**GIVEN TASK:** Put the text lines from all the items below into a single numbered list, skipping any blank lines. Leave the pictures out.

(Collection entries)

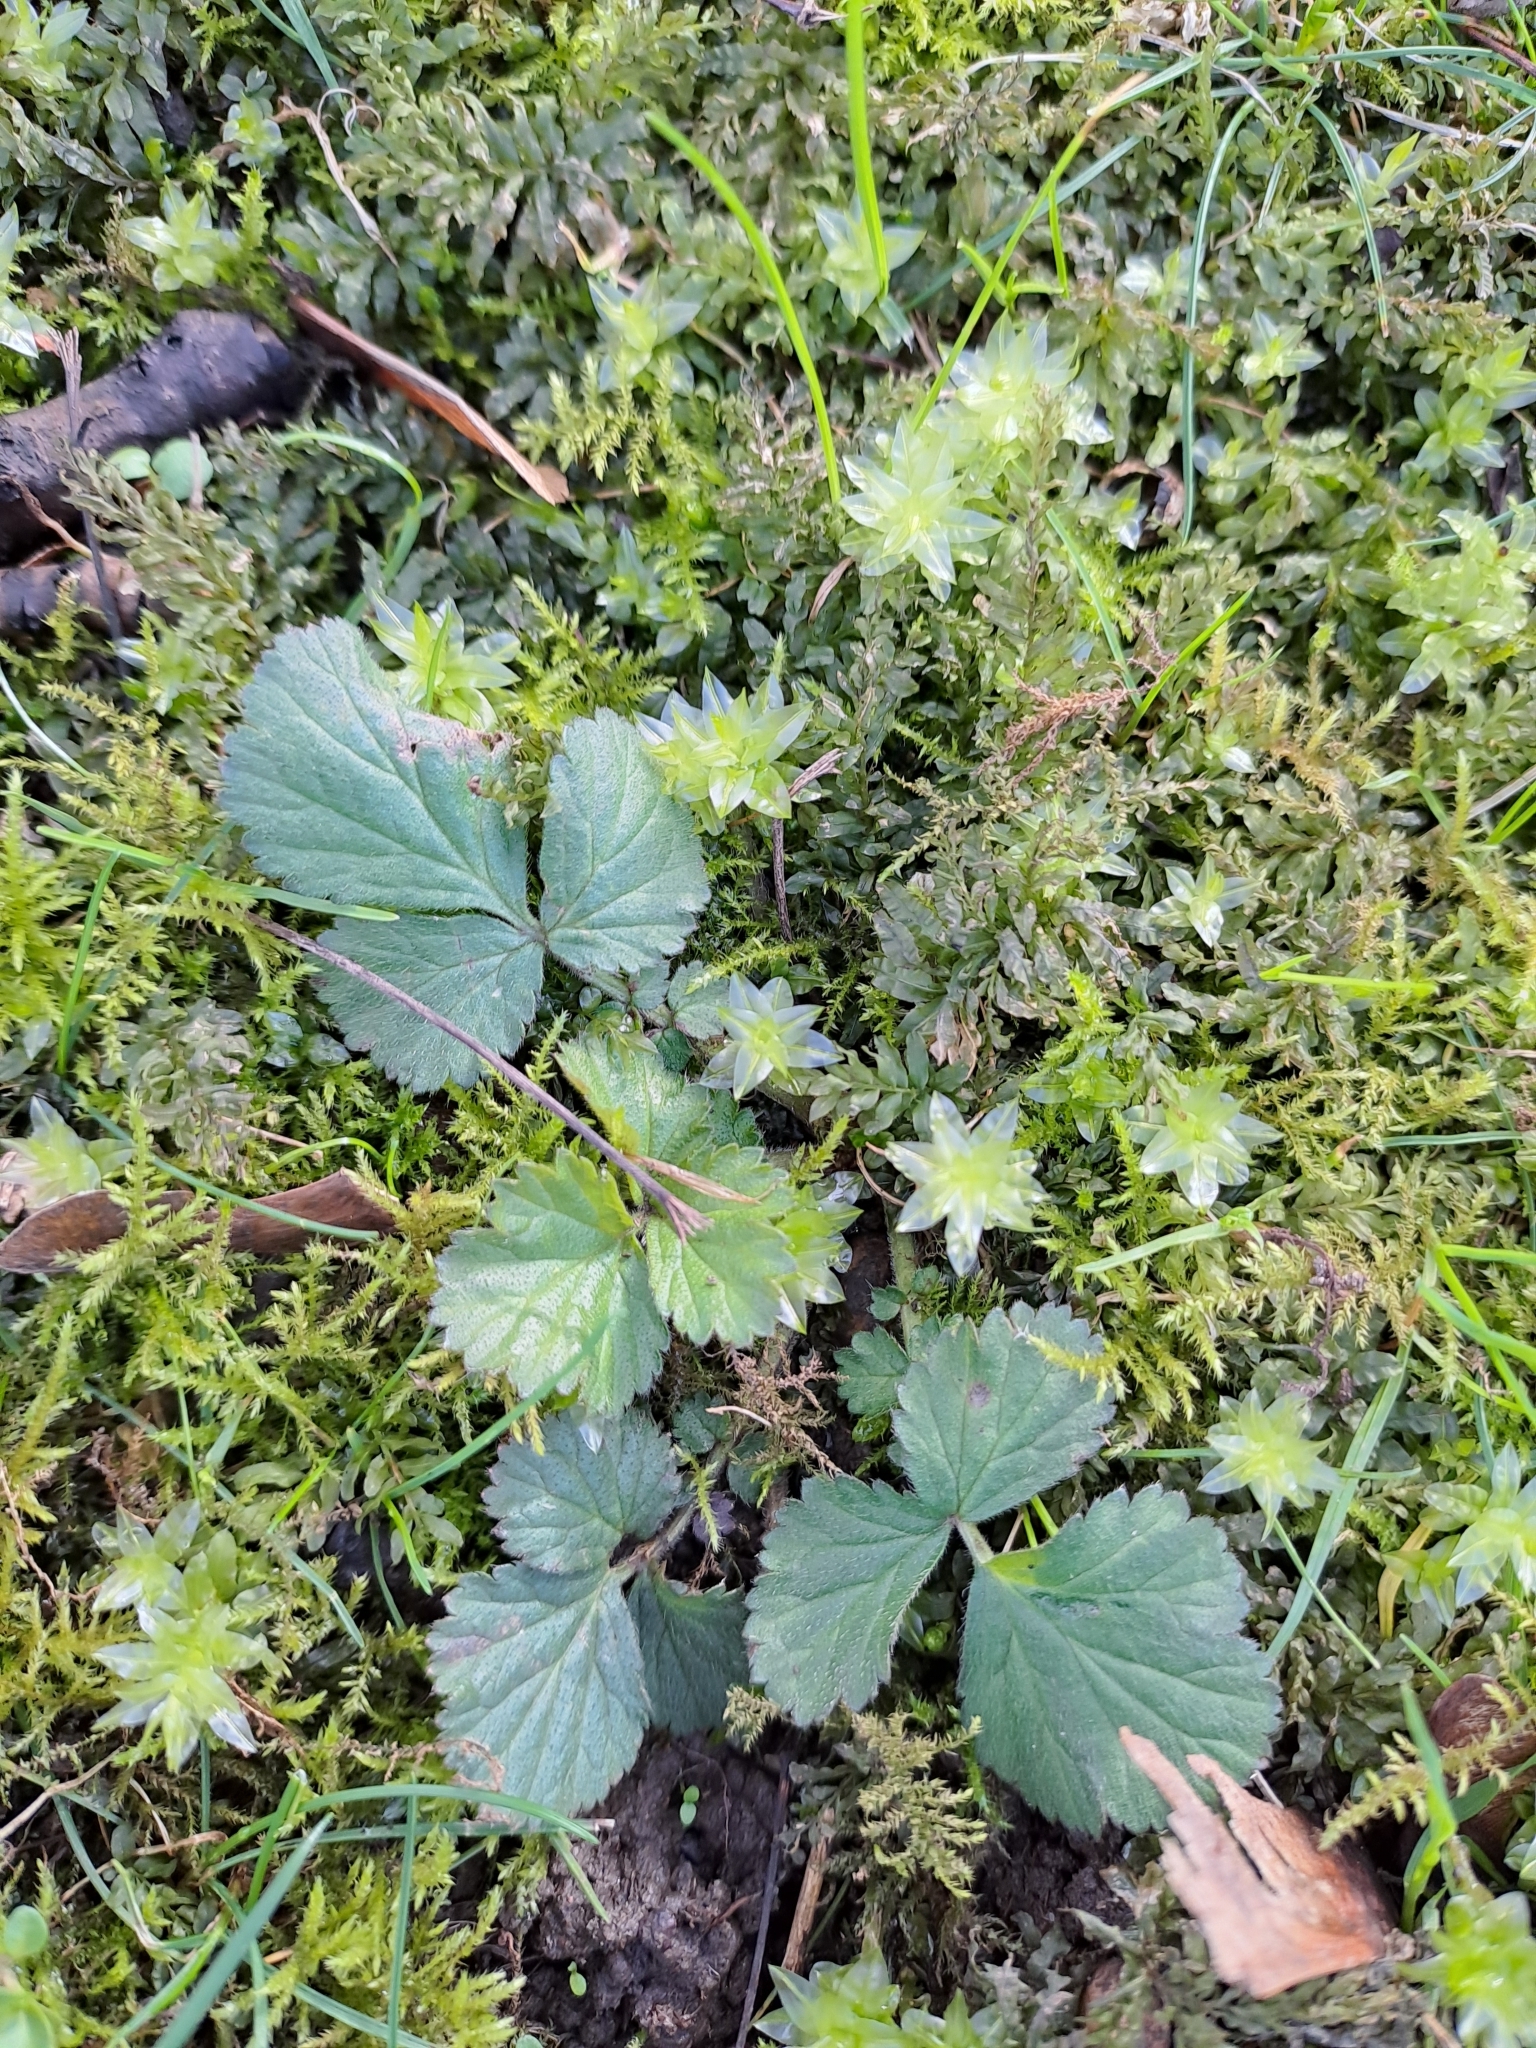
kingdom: Plantae
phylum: Tracheophyta
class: Magnoliopsida
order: Rosales
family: Rosaceae
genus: Geum
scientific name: Geum urbanum
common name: Wood avens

**FINISHED TASK:**
1. kingdom: Plantae
2. phylum: Tracheophyta
3. class: Magnoliopsida
4. order: Rosales
5. family: Rosaceae
6. genus: Geum
7. scientific name: Geum urbanum
8. common name: Wood avens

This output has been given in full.